German Duo Squeezed in Brussels
June 14, 2005A few weeks before he hits the campaign trail again, German Foreign Minister Joschka Fischer released a new book.
In "The Return of History," Chancellor Gerhard Schröder's deputy waxes philosophical about the world he has seen in his almost seven years as Germany's face abroad. In parts, Fischer reflects on change on his continent, and warns against the dangers in a Europe that rejects the European Union.
"I fear there is a danger of a rampant re-emergence of nationalism with all its consequences within a weakened EU," he writes.
Though written ahead of the "no" votes delivered in France and the Netherlands on the EU Constitution, the passage foreshadows the crisis in which the 25-member organization finds itself. On Thursday and Friday, EU leaders will meet for the first time since the no votes to discuss the EU's heavily-debated budget for 2007-2013. In the weeks leading up to the meeting, Schröder has met with British leader Tony Blair and French President Jacques Chirac and spoken out a number of times on the desperate need to show unity and willingness to compromise.
"We are awaiting from all partners the willingness to move" on issues, said Schröder after meeting Blair late Monday.
Who's listening to Germany?
The German chancellor was speaking in reference to the budget debate, where Great Britain is fiercely defending the 3 billion pound ($5.4 billion) rebate they receive from the EU states each year, something many member states want re-thought or vanquished all together. But the group of 25 heads of state won't get around also addressing the crisis in EU identity after the rejection of the constitution in two of the body's founding member states.
Schröder and Fischer still hope to salvage the constitution and have urged the continuation of the referendums in the remaining seven EU countries still planning them. Polls indicate the German population stands behind the constitution, and both houses of the country's parliament have now ratified the document.

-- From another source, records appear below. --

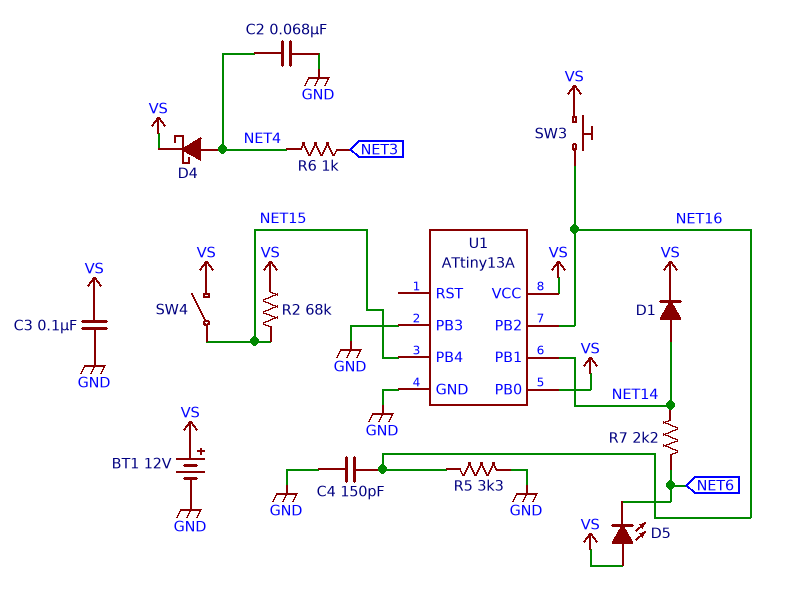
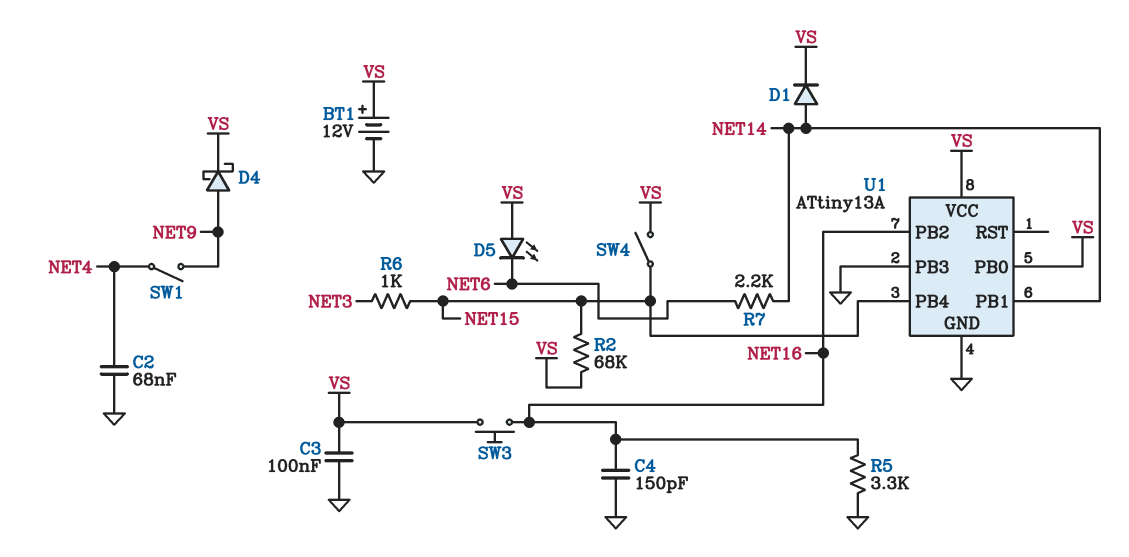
D4: schottky (A NET4, K VS) -> schottky (A NET9, K VS)
R6: 1k (NET3, NET4) -> 1k (NET3, NET15)
SW1: none -> switch (NET4, NET9)

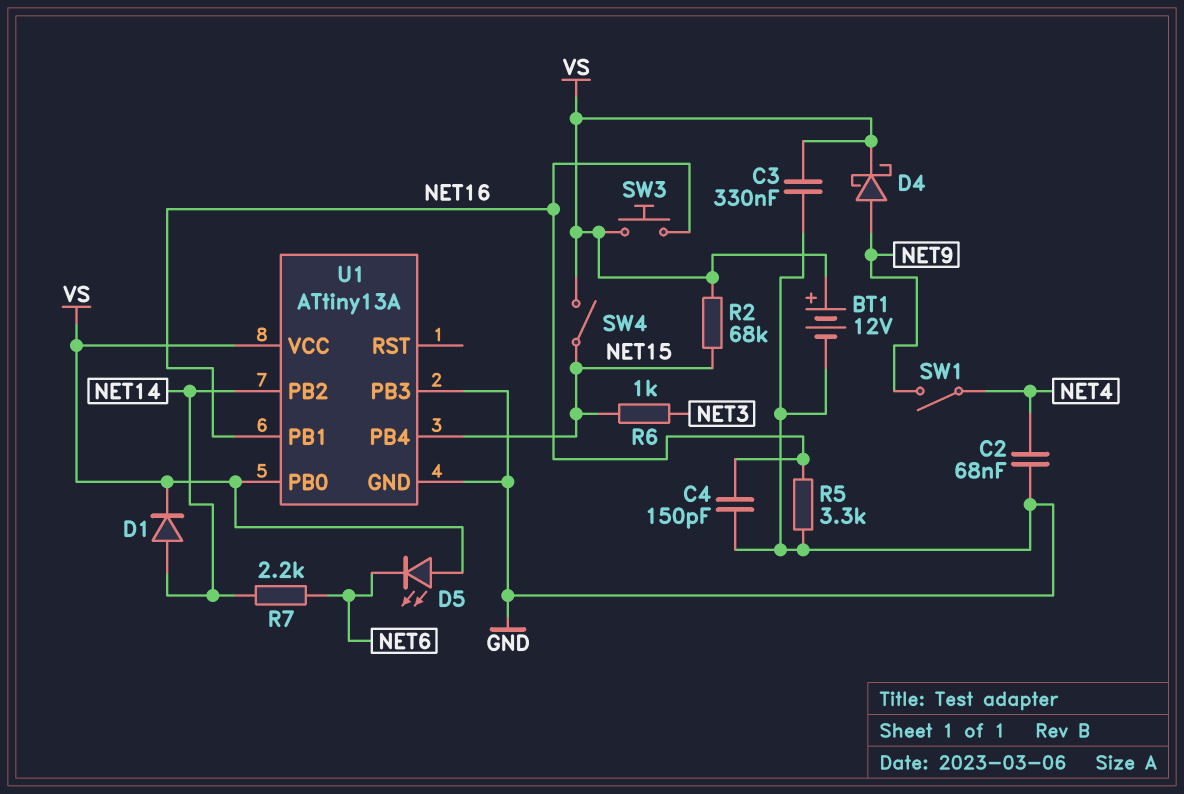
C3: 100nF (GND, VS) -> 330nF (GND, VS)
U1 pin PB1: NET14 -> NET16
U1 pin PB2: NET16 -> NET14

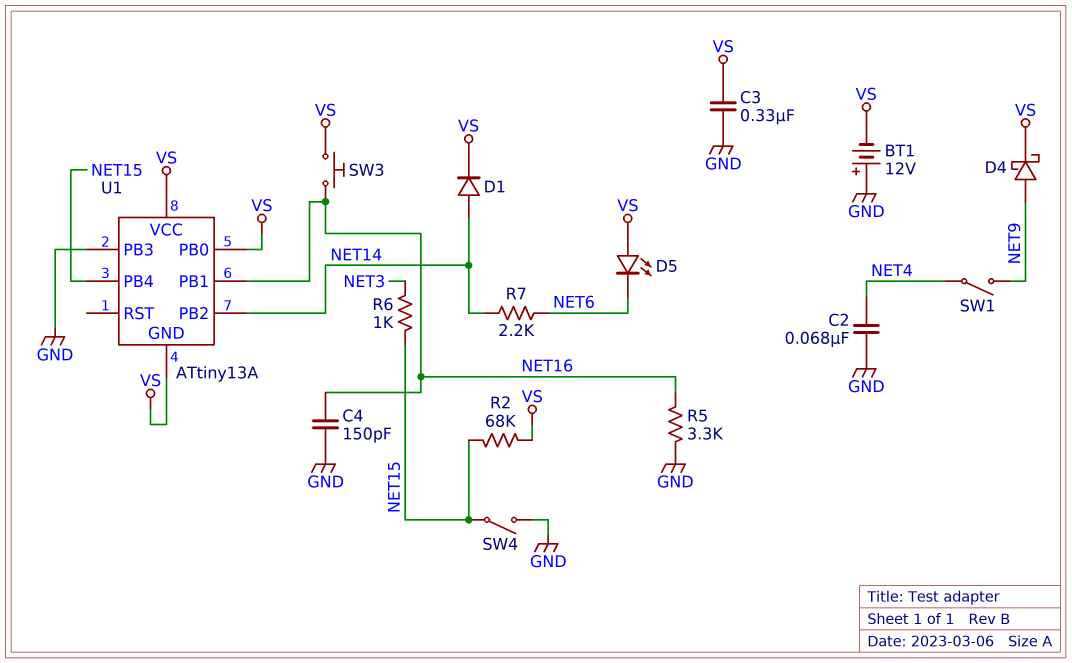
BT1: 12V (plus VS, minus GND) -> 12V (plus GND, minus VS)
SW4: switch (NET15, VS) -> switch (GND, NET15)
U1 pin GND: GND -> VS

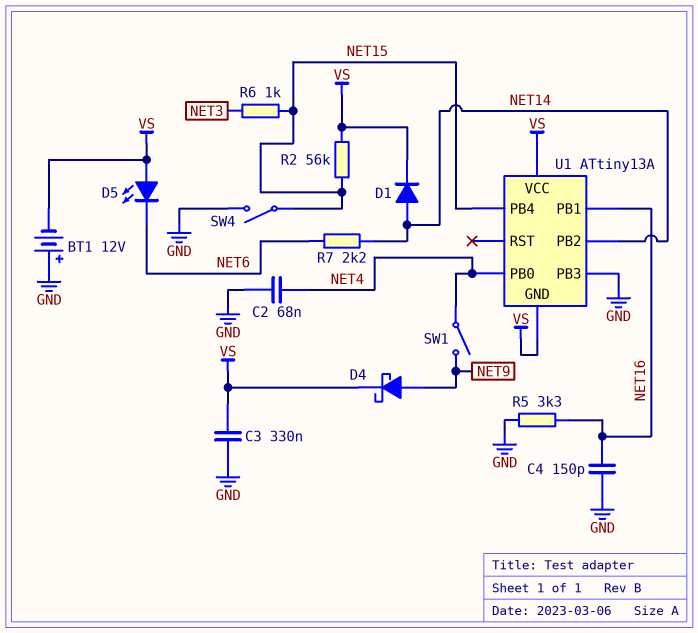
R2: 68k (NET15, VS) -> 56k (NET15, VS)
SW3: button (NET16, VS) -> none
U1 pin PB0: VS -> NET4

Despite their efforts to profile themselves as European mediators, no one back home seems to be listening, or even care. Germans have other priorities at the moment.
Following massive losses by his party in state elections in late May, Schröder called for elections this fall, a year earlier than planned. Unemployment remains high, and the vast majority of the population seems ready to reject Schröder's reform of Germany's generous welfare state and costly labor market. Polls indicate CDU chancellor candidate Angela Merkel to be the clear winner if the election were held this week.
Merkel's changing EU
A victory by the conservative candidate from the former East would mean a decidedly different Germany in European affairs. The bits of rhetoric the Merkel camp has let fly in the weeks since the Social Democrats' May 22 defeat in the state of North Rhine-Westphalia, have not been good news for European integrationists and federalists.
The CDU, which has continually rejected Turkey's plan to become a full member of the EU by 2015, said they will most likely urge Brussels to apply the brakes on further enlargement. This week, Merkel and other opposition leaders urged Schröder not to compromise or promise too much on the EU budget.
EU leaders have already indicated they are planning for a new chancellor come this fall. Blair, who flew to Berlin to meet Schröder, had a lengthy conversation with Merkel on Monday evening -- an indication that he at least is considering the possibility of another person having the say in Berlin.
Rocky road ahead
Regardless of who rules in Berlin after the fall elections, the road to Brussels will not be smooth sailing.
Blair has refused to budge on Britain's rebate -- won by Margaret Thatcher in 1984 to make up the difference between what Britain paid into the EU and what it got back -- and lashed out at French Premier Jacques Chirac for refusing to compromise on the EU's agricultural budget, of which France is the greatest beneficiary.
Observers say that should the two not iron out their differences at the summit, then the upcoming UK presidency of the European Union, which takes over the rotating post from Luxembourg, could be a difficult tenure. And Schröder's words of compromise won't carry much weight: he's already considered a lame duck in Berlin and Brussels.